Dem Kläger ist auch nicht antragsgemäß Wiedereinsetzung in den vorigen Stand wegen Versäumung der Revisionsbegründungsfrist zu gewähren (§ 67 Abs 1 SGG). Die Voraussetzung hierfür, nämlich dass der Kläger ohne Verschulden verhindert war, eine gesetzliche Verfahrensfrist einzuhalten, ist nicht erfüllt. Der Kläger hat schuldhaft die Revisionsbegründungsfrist versäumt, da er sich das Verschulden seiner Prozessbevollmächtigten zurechnen lassen muss (§ 73 Abs 4 Satz 1 SGG iVm § 85 Abs 1 ZPO). Sie haben schuldhaft das Ende der Frist nicht selbst ermittelt. Die Prozessbevollmächtigten des Klägers durften sich nicht allein auf die Eintragung der Revisionsbegründungsfrist durch die Rechtsreferendarin im Fristenkalender verlassen, als ihnen die Akten entsprechend der eingetragenen Vorfrist am 17.12.2007 vorgelegt wurden.

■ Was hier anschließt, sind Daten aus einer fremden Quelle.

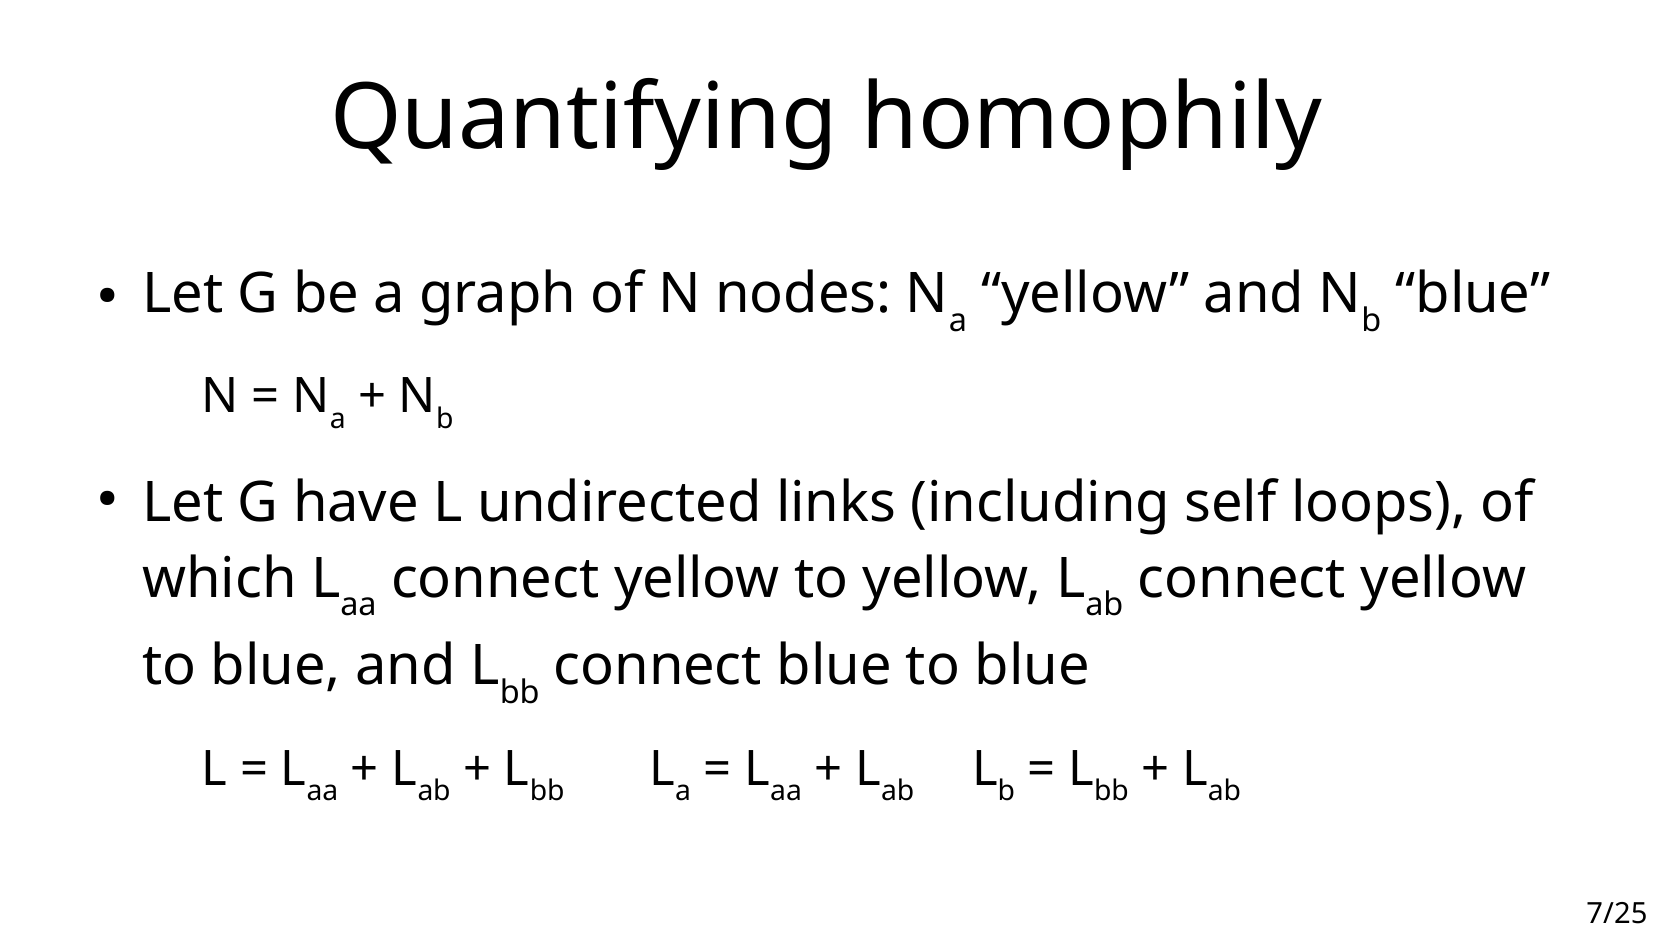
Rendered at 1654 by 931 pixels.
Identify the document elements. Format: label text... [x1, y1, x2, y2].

title Quantifying homophily [82, 1, 1571, 226]
list Let G be a graph of N nodes: Na “yellow” and Nb “blue” N = Na + Nb Let G have L undirected links (including self loops), of which Laa connect yellow to yellow, Lab connect yellow to blue, and Lbb connect blue to blue L = Laa + Lab + Lbb La = Laa + Lab Lb = Lbb + Lab [82, 253, 1571, 871]
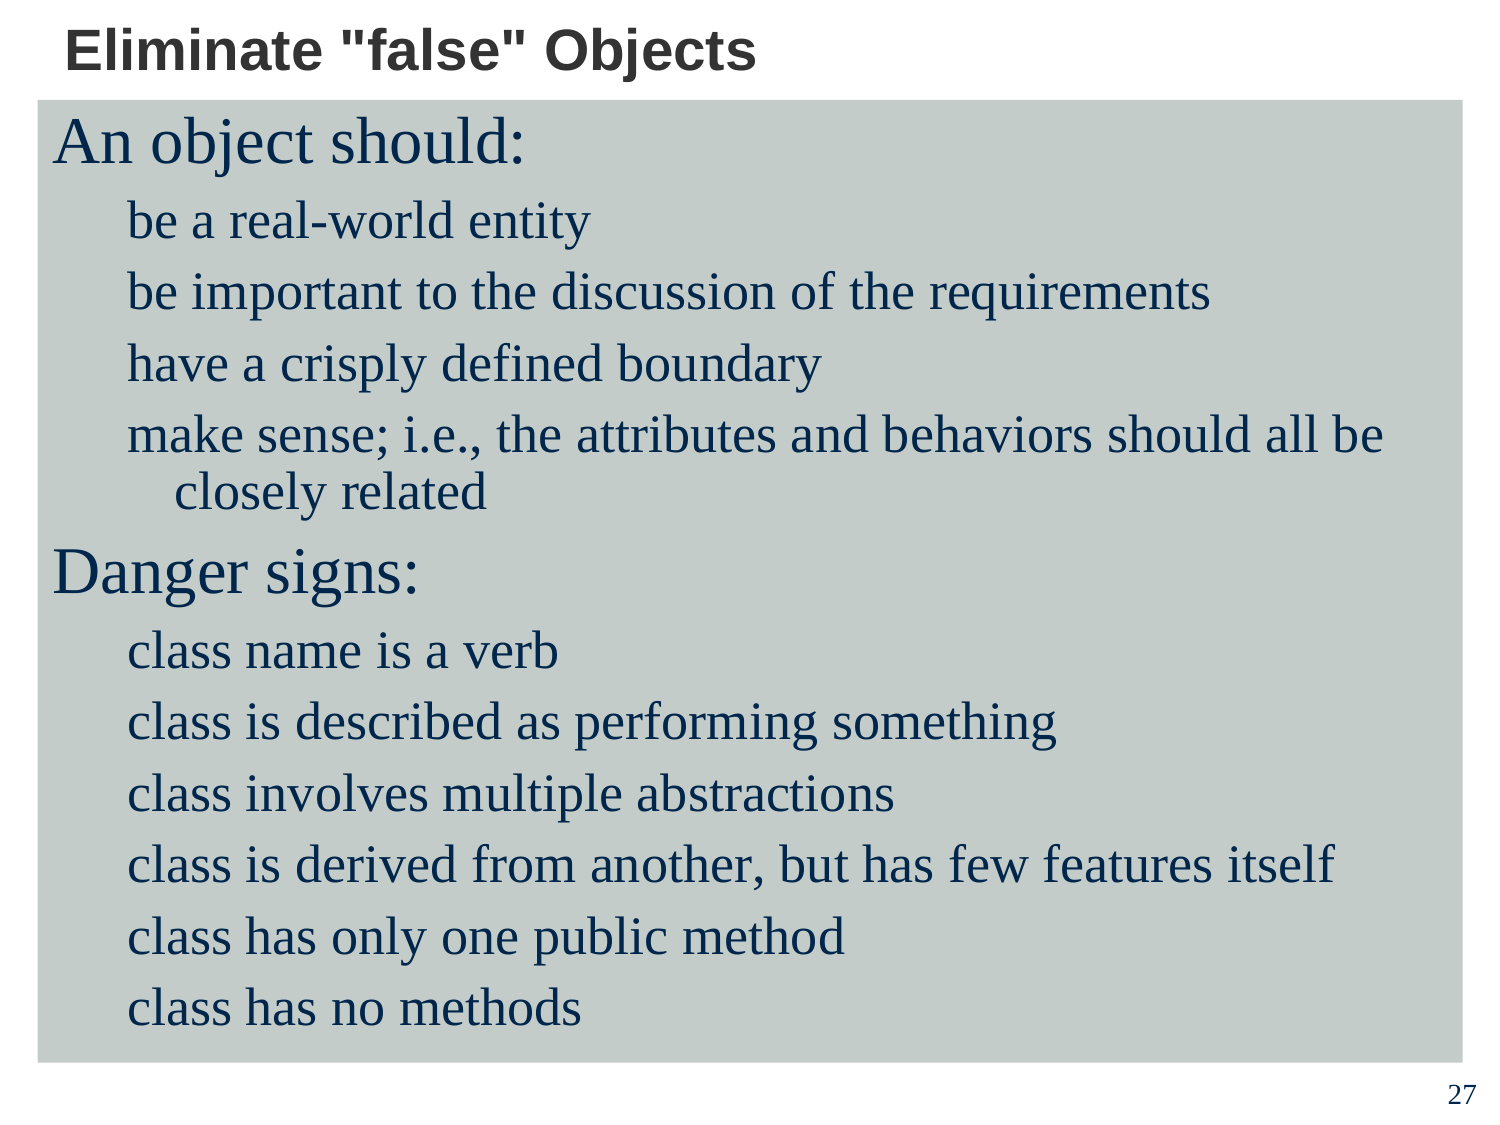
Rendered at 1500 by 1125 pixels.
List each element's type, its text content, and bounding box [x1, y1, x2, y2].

list An object should: be a real-world entity be important to the discussion of the requirements have a crisply defined boundary make sense; i.e., the attributes and behaviors should all be closely related Danger signs: class name is a verb class is described as performing something class involves multiple abstractions class is derived from another, but has few features itself class has only one public method class has no methods [37, 99, 1463, 1063]
title Eliminate "false" Objects [50, 0, 1450, 91]
picture [0, 0, 1500, 1125]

Insoweit bedarf es keiner Vertiefung, in welchen Fällen es bei der Berechnung der Revisionsbegründungsfrist um eine einfache, in dem Büro der Prozessbevollmächtigten geläufige Frist geht, deren Berechnung grundsätzlich einer geschulten und zuverlässigen Bürokraft übertragen werden kann (vgl dazu einerseits BGHZ 43, 148; BVerwGE 27, 36; BFHE 94, 433 und andererseits BAGE 26, 384) . Wird - wie hier - dem Prozessbevollmächtigten die Sache zur Vorfrist einer beabsichtigten Rechtsmittelbegründung vorgelegt, hat er in eigener Verantwortung festzustellen, ob das Fristende richtig ermittelt und festgehalten wurde (vgl zB BGH VersR 2002, 1391; BGH, NJW 2003, 437) . Allerdings muss die - anhand der Akte vorzunehmende - Prüfung nicht sofort erfolgen. Sie kann auch am nächsten Tag vorgenommen werden. Sie darf jedoch nicht zurückgestellt werden, bis der Anwalt die eigene Bearbeitung der Sache - ggf am letzten Tag der Frist - vornimmt (BGH VersR 2002, 1391) .

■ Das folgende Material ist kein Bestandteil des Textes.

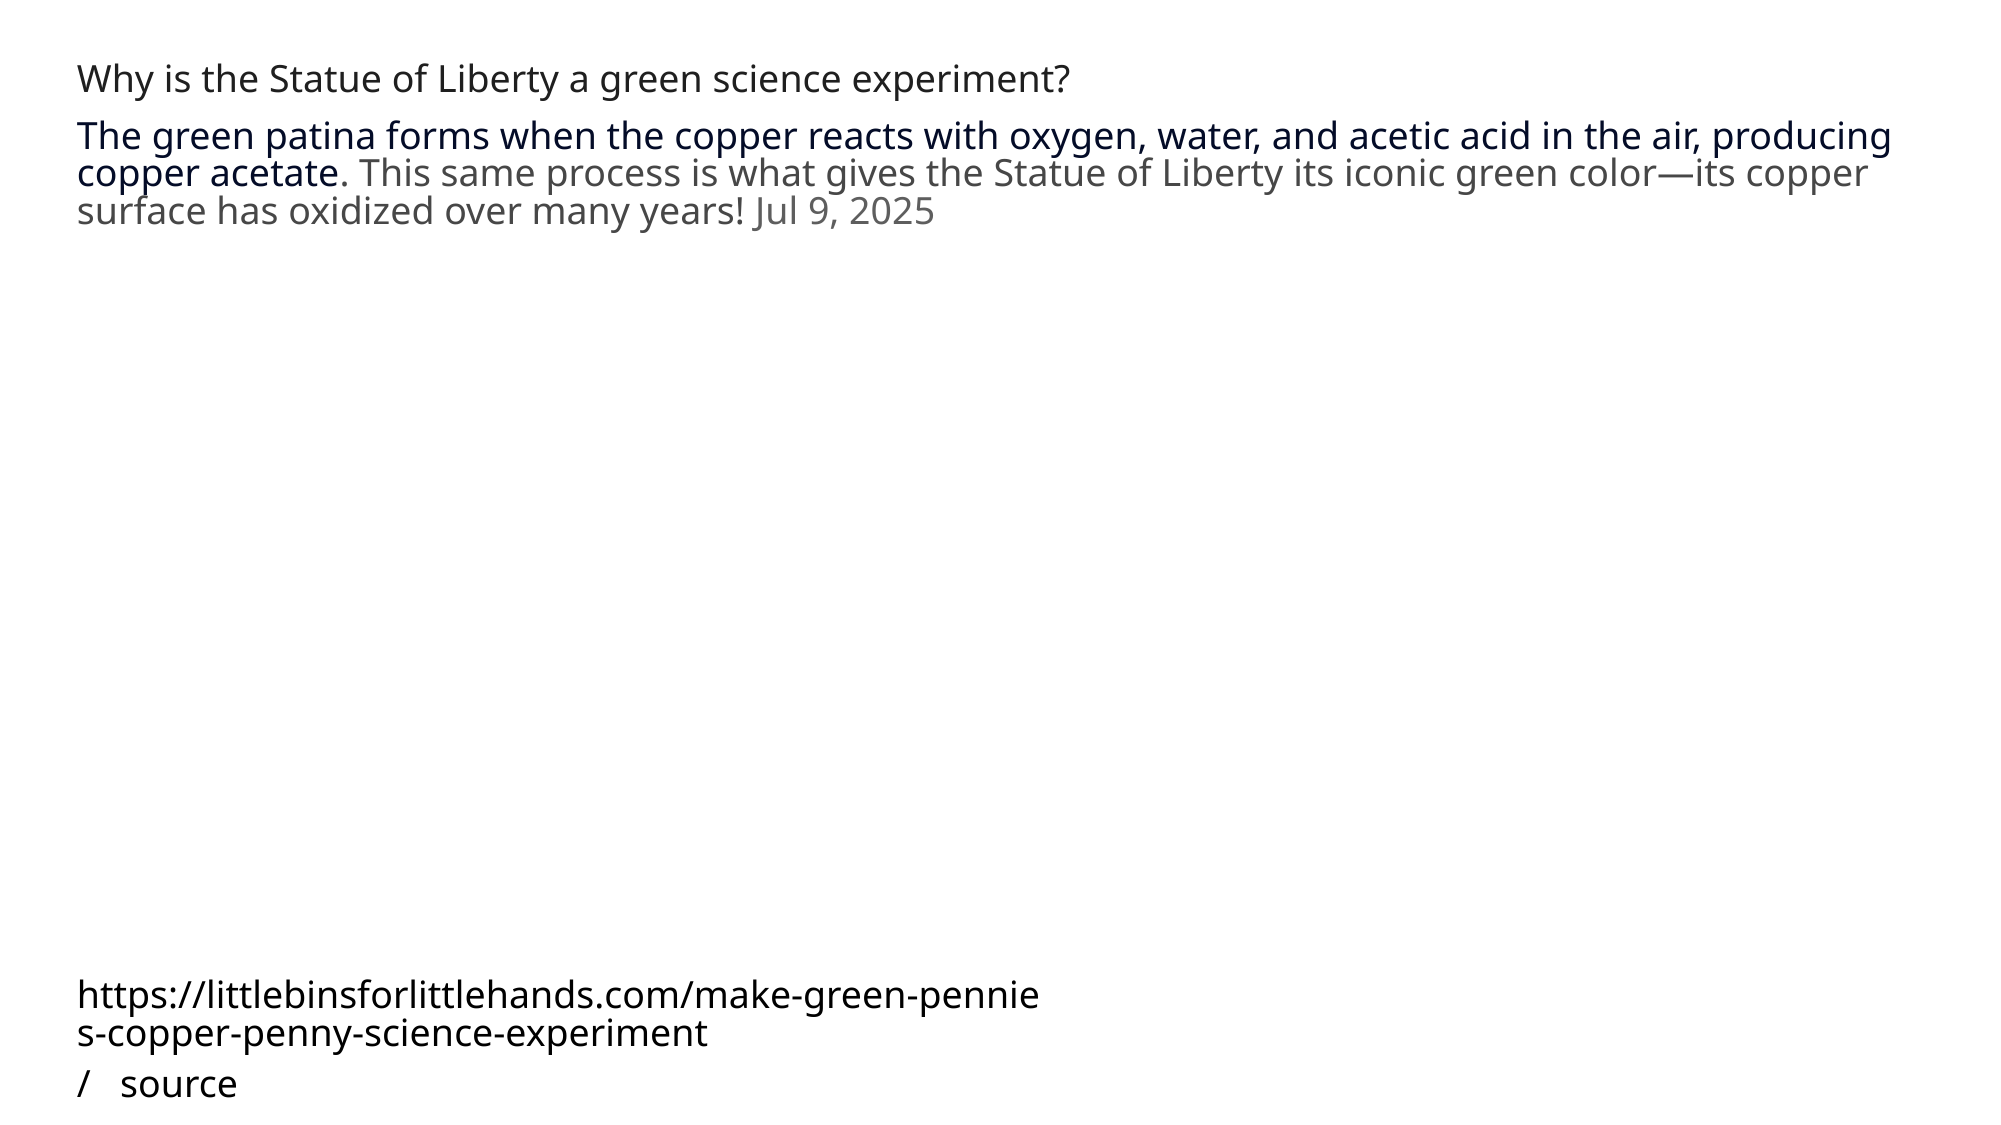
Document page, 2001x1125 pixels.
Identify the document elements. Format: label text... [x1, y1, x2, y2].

text_box Why is the Statue of Liberty a green science experiment? The green patina forms when the copper reacts with oxygen, water, and acetic acid in the air, producing copper acetate. This same process is what gives the Statue of Liberty its iconic green color—its copper surface has oxidized over many years! Jul 9, 2025 [61, 55, 1931, 242]
text_box https://littlebinsforlittlehands.com/make-green-pennies-copper-penny-science-experiment/ source [61, 963, 1062, 1070]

Hätte der Prozessbevollmächtigte des Klägers aber entsprechend diesen Anforderungen am 17. oder 18.12.2007 das Fristende selbst und eigenverantwortlich überprüft, hätte er den Fehler noch rechtzeitig entdecken und entweder die Revisionsbegründung oder einen Antrag auf Verlängerung der Revisionsbegründungsfrist (§ 164 Abs 2 Satz 2 SGG) rechtzeitig beim BSG einreichen können. Indem der Prozessbevollmächtigte des Klägers diese Prüfung unterließ, hat er die bei Vorlage der Akten auf Vorfrist bestehende Verpflichtung verletzt, verantwortlich zu prüfen, ob das Fristende richtig ermittelt und festgehalten ist.
Die Kostenentscheidung beruht auf § 193 SGG.